Originally known as “Oguaa” (“River of Crabs”), Cape Coast is one of the oldest settlements in Ghana. Its fascinating history includes periods under Portuguese, Swedish, Dutch and British rule, with the acquisition of gold, slaves and honey driving their interests in the area. Overlooking the Gulf of Guinea are trade forts and castles dating back to the 16th century.
Things to do in Cape Coast
Dominating the waterfront is the UNESCO World Heritage-listed Cape Coast Castle, which was originally established as a Portuguese trading post in 1555. It was later used by the Swedish Africa Company to trade in timber and gold before becoming the holding place for enslaved Africans destined for the Americas.

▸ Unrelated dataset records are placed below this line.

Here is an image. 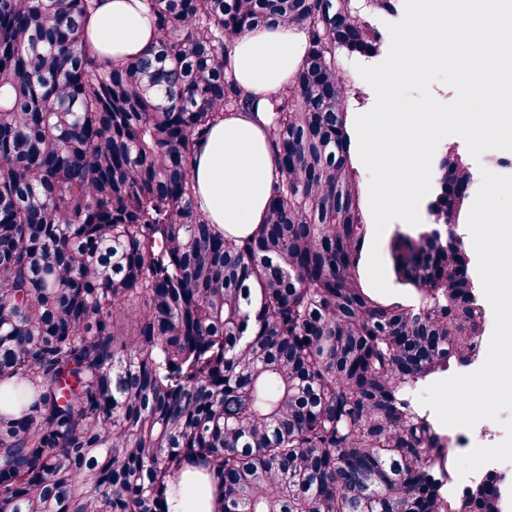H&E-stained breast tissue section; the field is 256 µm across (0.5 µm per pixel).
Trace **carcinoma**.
Returning a JSON list of instances; mask_svg holds the SVG:
<instances>
[{
  "mask_svg": "<svg viewBox=\"0 0 512 512\" xmlns=\"http://www.w3.org/2000/svg\"><path fill=\"white\" fill-rule=\"evenodd\" d=\"M158 33L115 63L82 41L96 0H0V512H499L450 501L448 449L406 393L476 353L465 247L371 225L346 127V59L381 35L357 0H146ZM302 32L265 107L237 81L249 32ZM231 112L268 134L264 220L224 235L195 200L197 145ZM458 158L430 202L460 224ZM421 223L417 226L409 225L403 221L395 220L391 222L385 229L381 241H380V254L386 266L387 271V279L391 288L396 292L393 295H404L406 292V287L398 284L396 282V277L393 268V260L391 257L390 244L392 237L396 232H405V233H416L421 231ZM211 496L198 495L194 485H186L182 491V499H170L171 512H211Z\"/></svg>",
  "mask_w": 512,
  "mask_h": 512,
  "instance_id": "obj_1",
  "label": "carcinoma"
}]
</instances>
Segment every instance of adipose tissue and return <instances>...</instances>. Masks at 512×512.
Instances as JSON below:
<instances>
[{
	"label": "adipose tissue",
	"instance_id": "1",
	"mask_svg": "<svg viewBox=\"0 0 512 512\" xmlns=\"http://www.w3.org/2000/svg\"><path fill=\"white\" fill-rule=\"evenodd\" d=\"M82 34L88 49L129 62L155 45L157 33L143 0H99ZM303 33L264 27L236 44L233 66L248 91L272 95L304 62ZM275 171L265 131L248 116L235 113L213 126L199 149L193 181L202 211L226 234L242 238L262 223Z\"/></svg>",
	"mask_w": 512,
	"mask_h": 512
}]
</instances>
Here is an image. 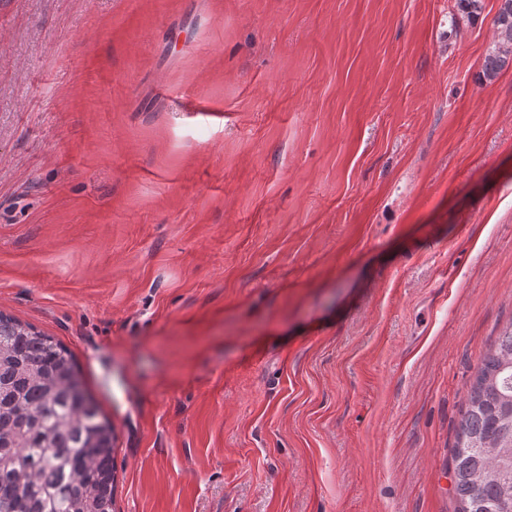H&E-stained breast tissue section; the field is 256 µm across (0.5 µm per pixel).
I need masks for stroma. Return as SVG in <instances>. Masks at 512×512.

Join a guided tour to learn about the poignant history of the site and see the “gate of no return”.
Housed within Cape Coast Castle is the West African Historical Museum, which exhibits a fascinating collection of cultural objects that include slave trade shackles and ceremonial drums. You can get up close to ancient Ghanaian pottery and muskets from the colonial years while learning about the castle’s role in the arrival of Christianity to the area.
A short drive inland from Cape Coast is Kakum National Park, which was originally established by the local people as a reserve in 1931. It provides a habitat for giant bongo antelopes, African elephants and Diana monkeys and is designated as an Important Bird Area. A highlight of Kakum National Park is its canopy walk, which stretches for 350 metres through the treetops.
Getting around Cape Coast
Cape Coast is around three hours’ drive from Accra and Kotoka International Airport, which has flights to destinations across the globe. Long-distance buses connect from the Ghanaian capital and tro-tro mini buses travel throughout Cape Coast, connecting most of its attractions.